Indian Cabinet approves telecom relief package

India’s Union Cabinet approved on Wednesday a profusion of the eagerly anticipated relief package aiming to support the country’s distressed telecom sector by providing the option of converting interest on spectrum dues into government equity.

Prime Minister Narendra Modi’s Union Cabinet confirmed nine structural reforms and five process reforms leading to a transformation of India’s telecom framework. The relief package will carry the rationalization of the Adjusted Gross Revenue (AGR) while providing telecom firms the option of transforming interest on spectrum dues of the four-year moratorium period into government equity and surrendering unused spectrum, sources familiar with the matter told the media.

By converting spectrum dues into equity, the government will be supporting the telcos in attracting and raising funds.

In principle, the relief package will support Vodafone Idea — which was on the edge of declaring bankruptcy. It will offer the telco the opportunity to boost its business and manage its dues to the government over an extended period, while freeing itself from an existential financial crisis.

The package will also include telco firms Reliance Jio, Airtel, and others that will benefit from the four-year moratorium on payments leading the way for reforms in India’s telecommunications sector.

The relief package approval came six weeks after Indian billionaire Kumar Mangalam Birla submitted his resignation as Vodafone Idea’s chairman on August 4.

On that same day, stock exchanges demanded an explanation concerning a letter sent on June 7 by Birla to the Cabinet Secretary bidding his stakes in the telco to the government or any firm approved by the government for free.

The government’s relief package is deemed immensely beneficial to Vodafone Idea and Bharti Airtel since both firms will have to compensate their share of AGR dues.

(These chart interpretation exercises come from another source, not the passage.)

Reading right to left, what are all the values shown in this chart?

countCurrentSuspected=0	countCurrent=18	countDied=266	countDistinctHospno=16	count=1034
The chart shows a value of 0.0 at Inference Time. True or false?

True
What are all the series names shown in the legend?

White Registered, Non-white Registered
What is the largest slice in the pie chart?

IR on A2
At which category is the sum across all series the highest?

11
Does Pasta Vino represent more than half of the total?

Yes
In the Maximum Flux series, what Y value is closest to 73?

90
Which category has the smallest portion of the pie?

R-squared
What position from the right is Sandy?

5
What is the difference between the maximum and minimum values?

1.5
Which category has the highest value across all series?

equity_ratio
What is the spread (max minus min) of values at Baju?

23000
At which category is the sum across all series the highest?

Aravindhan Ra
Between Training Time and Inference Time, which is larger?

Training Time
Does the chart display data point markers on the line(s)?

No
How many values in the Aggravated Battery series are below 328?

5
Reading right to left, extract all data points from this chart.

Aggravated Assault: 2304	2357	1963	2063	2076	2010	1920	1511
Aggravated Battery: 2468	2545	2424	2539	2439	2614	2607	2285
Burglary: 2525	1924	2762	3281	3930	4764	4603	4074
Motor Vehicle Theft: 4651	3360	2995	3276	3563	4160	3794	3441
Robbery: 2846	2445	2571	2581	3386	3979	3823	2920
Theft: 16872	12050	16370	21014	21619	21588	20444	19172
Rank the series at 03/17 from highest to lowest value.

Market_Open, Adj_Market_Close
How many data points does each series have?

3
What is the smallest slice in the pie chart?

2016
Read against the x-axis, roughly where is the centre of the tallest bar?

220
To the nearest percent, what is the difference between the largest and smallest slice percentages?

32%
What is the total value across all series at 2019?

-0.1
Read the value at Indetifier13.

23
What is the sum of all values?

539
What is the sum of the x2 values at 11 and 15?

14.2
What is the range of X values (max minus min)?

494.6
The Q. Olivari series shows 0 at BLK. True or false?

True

Even though both companies are in distress due to their financial situation, Vodafone Idea is in a much heavier quandary as its statutory dues have been accumulating for the past couple of years.

“Overall, the telecom relief package is likely to outline reforms for the sector by way of granting moratorium or unpaid dues, redefining AGR prospectively, and cutting Spectrum Usage Charges,” the source highlighted.

Experts vocalized their fears by stating that giving the government equity in the sector’s telcos could turn the Indian telecom market into a duopoly where both parties could potentially dominate the market.

While the Indian government holds the upper hand in this situation – given that most telecom firms are in dept of AGR payments – a gathering of the country’s telecom companies are bluntly expressing their worries on surrendering some of the companies’ equities to the government, even if it would liberate them from their debt.

Regardless of any futuristic concerns telcos might hold, India’s providers have actively acknowledged the need for governmental support to eliminate current and potential threats the sector might be exposed to.